PASSAGE PROVIDED
################

# come on over



## C Nash (Aug 21, 2008)

check it out 

http://www.al.com/news/birminghamnews/index.ssf?/base/news/121930656585600.xml&coll=2.

Ya'll come on down ya hear


----------



## H2H1 (Aug 21, 2008)

Re: come on over

DON'T NEED THAT, I like it quite and piece full


----------



## Grandview Trailer Sa (Aug 21, 2008)

Re: come on over

sorry Nash, don't understand that one.


----------



## C Nash (Aug 21, 2008)

Re: come on over

Guess it was kind of hard to understand Ken. Bad wording on my part. Guess I was just trying to get folks to see some of the sad things that are going on. Seems as though this is just an everday happening here in the Birmingham area now.  Really sad.


----------



## Guest (Aug 21, 2008)

Re: come on over

Nash did u see the school shooting in my parts this morning ,, and it was even before school even started ,,,   www.wbir.com


----------



## dennis1949 (Aug 22, 2008)

Re: come on over

That is one of the main reasons we moved out of Birmingham 20 years ago.


----------



## Pillaz (Aug 22, 2008)

Re: come on over

Its too bad Birmingham has gone down hill so much. My family is originally from Birmingham. My family donated a park to the city and my Grand mother is resting right next to Bear Bryant. Lets all just think happy thoughts. On Labor day and I will be back to my happy place. (See album for happy place)


----------



## C Nash (Aug 22, 2008)

Re: come on over

730, what a terrible way to start the new school year  . I see that the suspect's sister is also wanted for murder  . Guess now there will be another move to take away our guns. Guess all schools are going to have to install metal dectectors and make all file through into school. Still believe that teaching starts at home. A mother should be at home at all time with the kids, know I'll get flack from this remark, guiding them. Yes, Dad should also be involved but he should have his lazy---- working. Wake up America have meals at the table, see what they are watching on tv and doing online, remove the games and tv from their rooms, do things with the family, quit the partying and drinking, get back in church, listen to your kids and spend time with them show by example well maybe that's what some are doing and that's what is wrong with some of the kids. There are still a lot of good kids but the bad get the publicity.


----------



## Guest (Aug 22, 2008)

Re: come on over

I agree 100% Nash ,,, i have grown up with guns ,, and my kids have also ,, but i knew and they knew  ,, that if they or me used them in any kinda way other than there real use ,, i and them had DAD to deal with ,, and we also have done everything with the kids ,, they grew up at the dirt track when i was racing sprint cars ,, then on to the drag strip ,, and even now ( daughter 22 ,, son 19 ) they HAVE to call and let us know where they are ,, it's this type of neglect that is the parents fault ,, not know where the kids are and what they are doing ,, but as u i might catch some flack on this next  post ,,,, why???? and i mean why are the parents not with the kids ,, a family is a family ,, and i think most parents are so caught up in the make money world ,, that they push the kids aside ,, and to me that's WRONG ,, u had them ,, they are not pets ,, and it's the PARENTS responsabilty to raise them as to know right from wrong ,, and also to help them with school ,, not rely on the school system to do this for them ,, ok i'll quit ,, before i really get into this subject deep  :approve:


----------



## C Nash (Aug 23, 2008)

################

PROBLEM REQUIREMENTS
Repeat the forum thread word for word, from "Nash did u see" up to and including "dennis1949 (Aug 22, 2008)".

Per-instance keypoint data
################

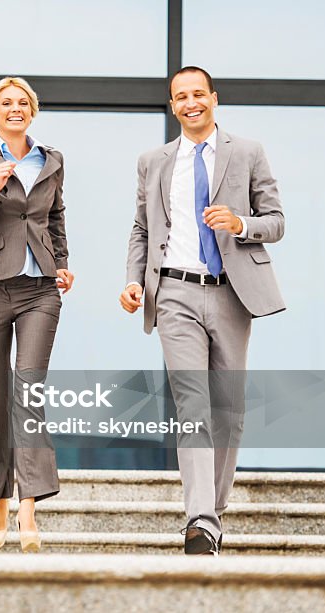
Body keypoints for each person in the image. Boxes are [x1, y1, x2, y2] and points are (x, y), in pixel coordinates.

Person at [120, 66, 285, 555]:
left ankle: (213, 513)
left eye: (198, 94)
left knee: (228, 410)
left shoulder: (248, 152)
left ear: (213, 99)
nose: (190, 102)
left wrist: (239, 222)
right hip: (174, 292)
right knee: (192, 404)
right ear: (173, 106)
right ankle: (199, 519)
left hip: (233, 293)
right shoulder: (153, 161)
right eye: (180, 97)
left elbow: (276, 222)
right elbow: (141, 231)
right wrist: (133, 281)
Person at [0, 77, 75, 553]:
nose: (15, 109)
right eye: (6, 103)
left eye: (22, 102)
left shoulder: (52, 160)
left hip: (40, 292)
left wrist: (62, 265)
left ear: (32, 110)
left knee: (29, 391)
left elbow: (56, 216)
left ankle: (28, 506)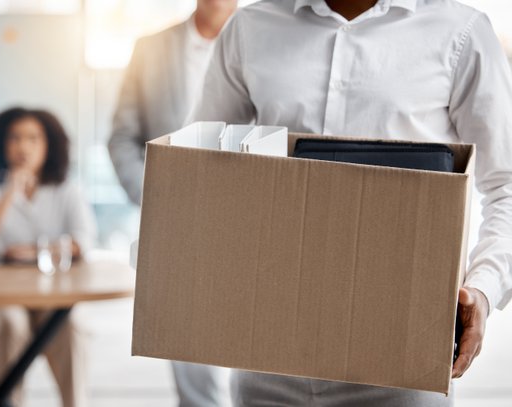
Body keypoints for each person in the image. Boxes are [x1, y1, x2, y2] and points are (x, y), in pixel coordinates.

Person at [190, 0, 512, 405]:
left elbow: (506, 186)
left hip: (403, 363)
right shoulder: (251, 27)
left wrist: (482, 288)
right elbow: (200, 169)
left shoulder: (461, 31)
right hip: (269, 358)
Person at [107, 0, 238, 405]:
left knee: (255, 346)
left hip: (246, 213)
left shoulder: (263, 40)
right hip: (175, 219)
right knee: (187, 347)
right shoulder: (151, 49)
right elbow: (122, 136)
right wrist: (152, 197)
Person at [0, 107, 96, 407]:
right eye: (15, 138)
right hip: (1, 300)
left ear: (49, 146)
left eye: (33, 139)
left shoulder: (66, 190)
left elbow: (83, 242)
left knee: (70, 325)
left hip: (50, 299)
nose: (24, 147)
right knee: (12, 324)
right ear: (1, 145)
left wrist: (35, 251)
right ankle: (7, 402)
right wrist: (10, 191)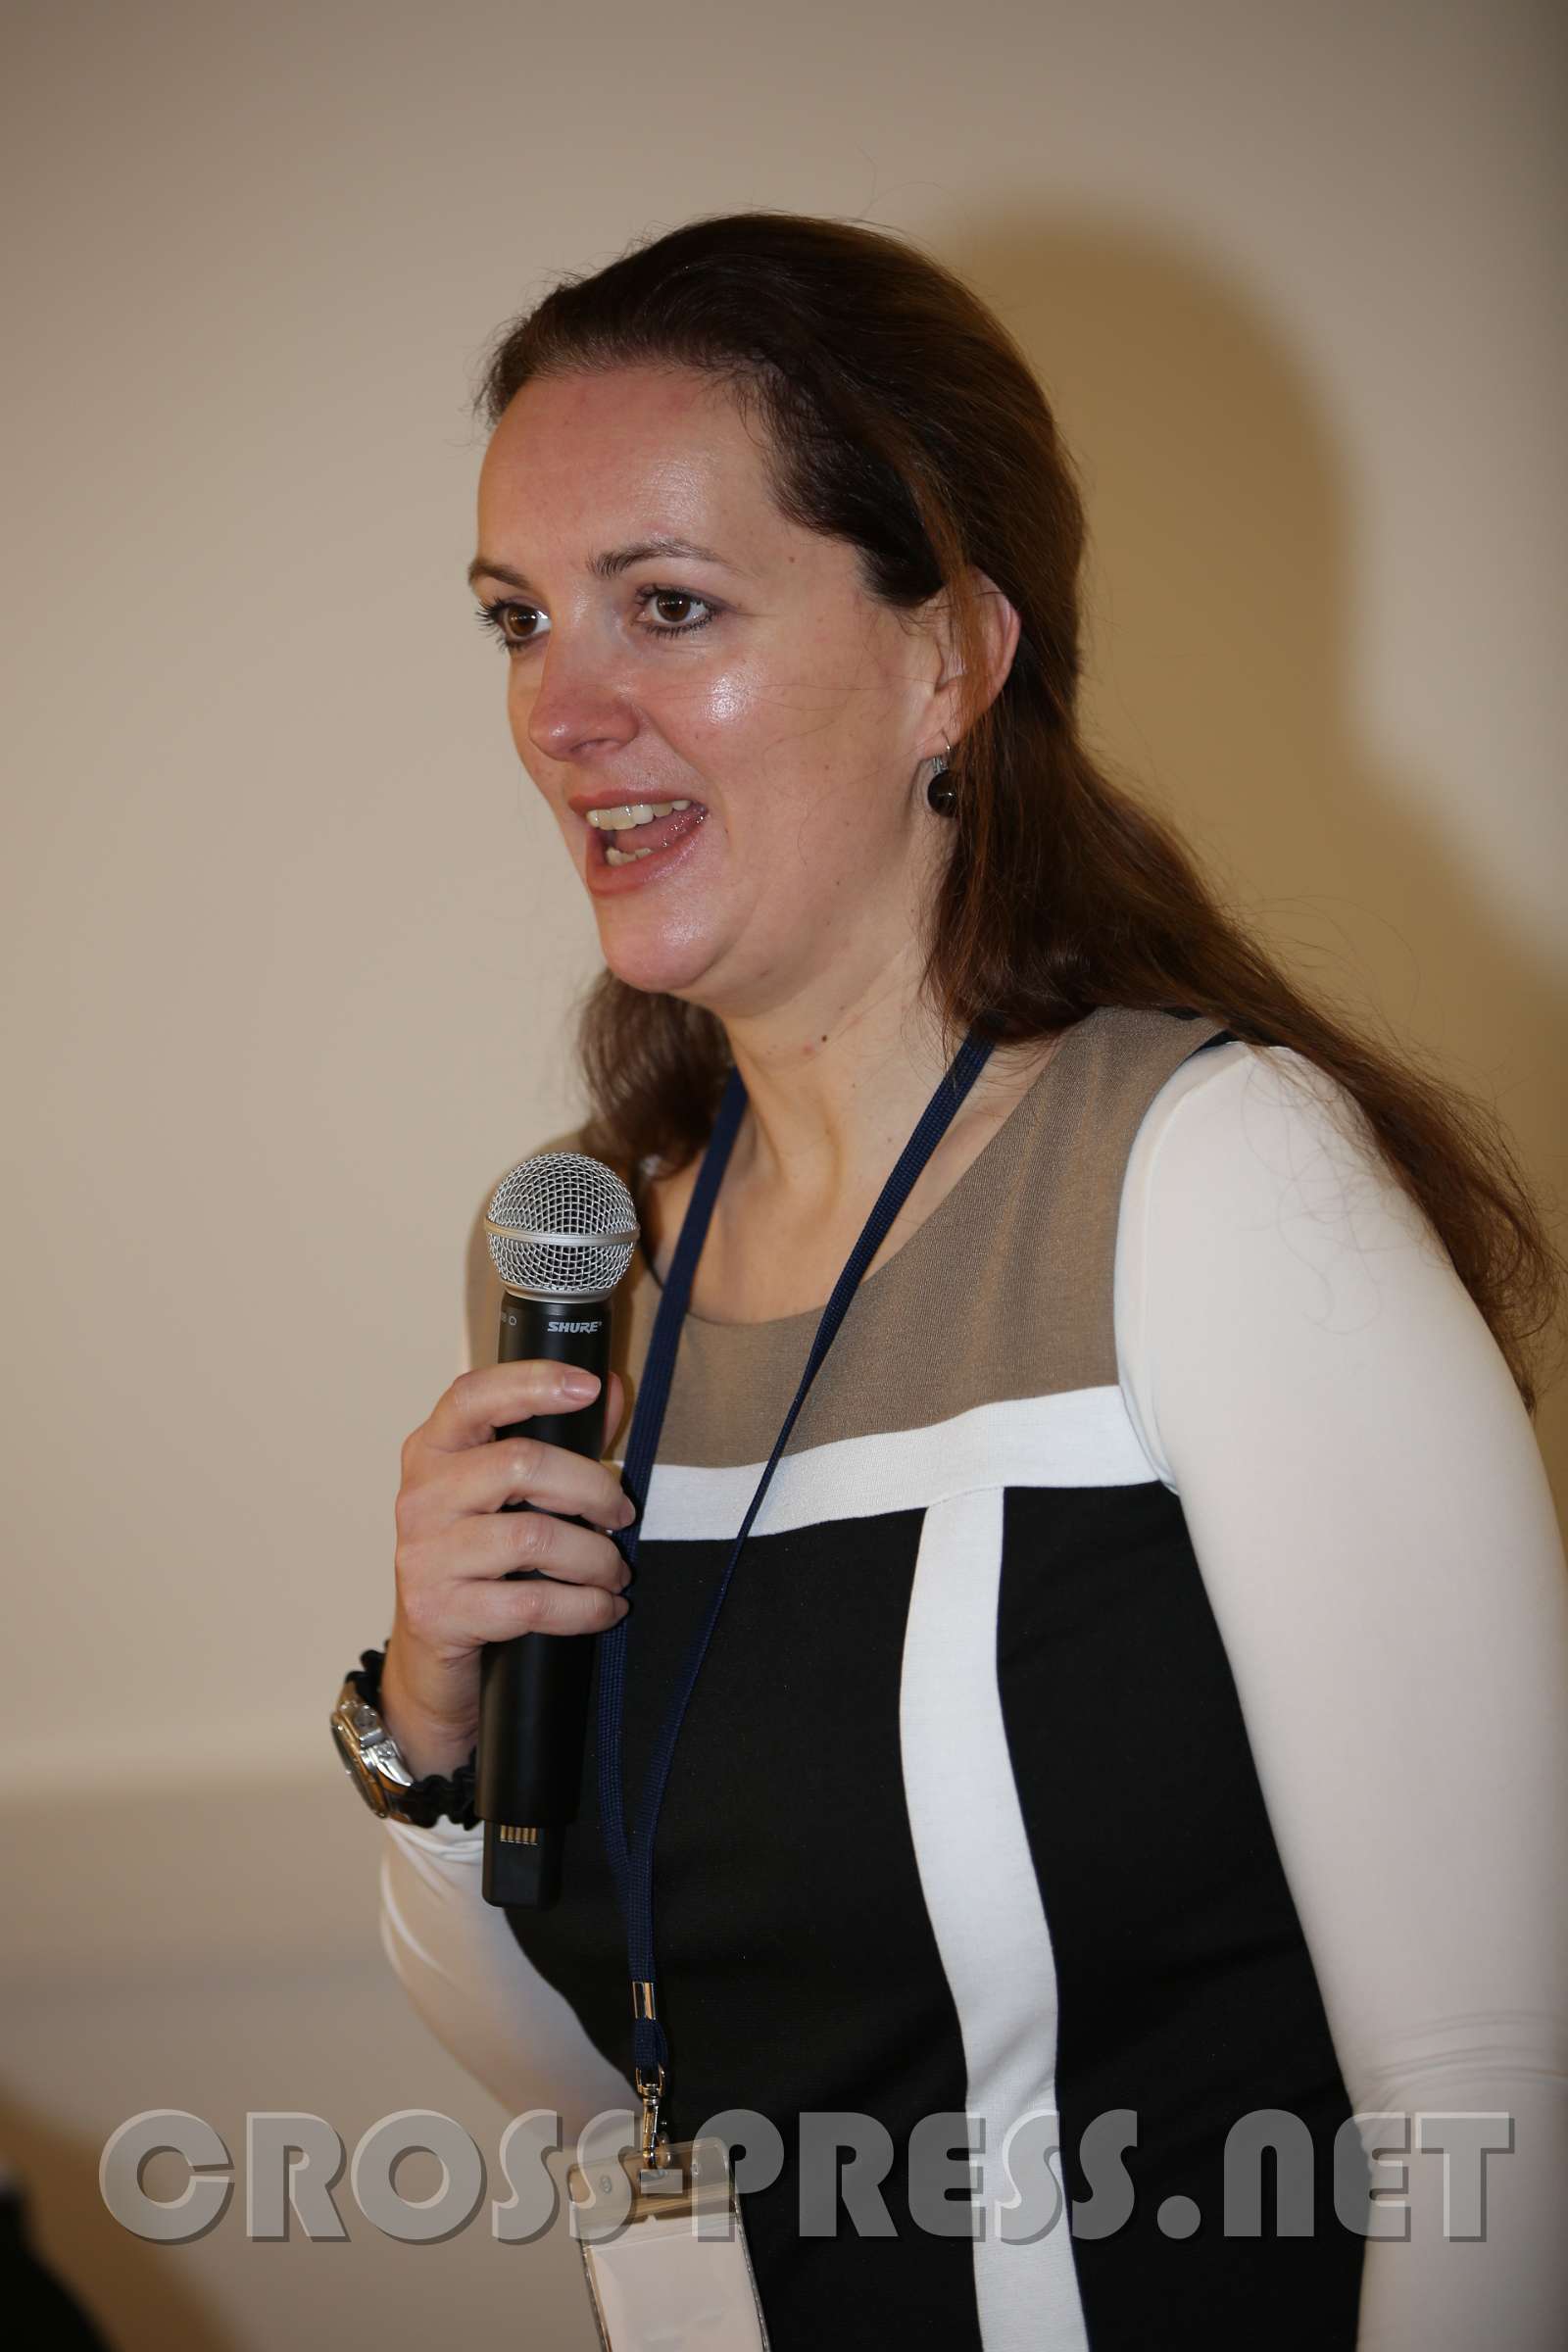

################

TASK OUTPUT
Nash did u see the school shooting in my parts this morning ,, and it was even before school even started ,,,   www.wbir.com


----------



## dennis1949 (Aug 22, 2008)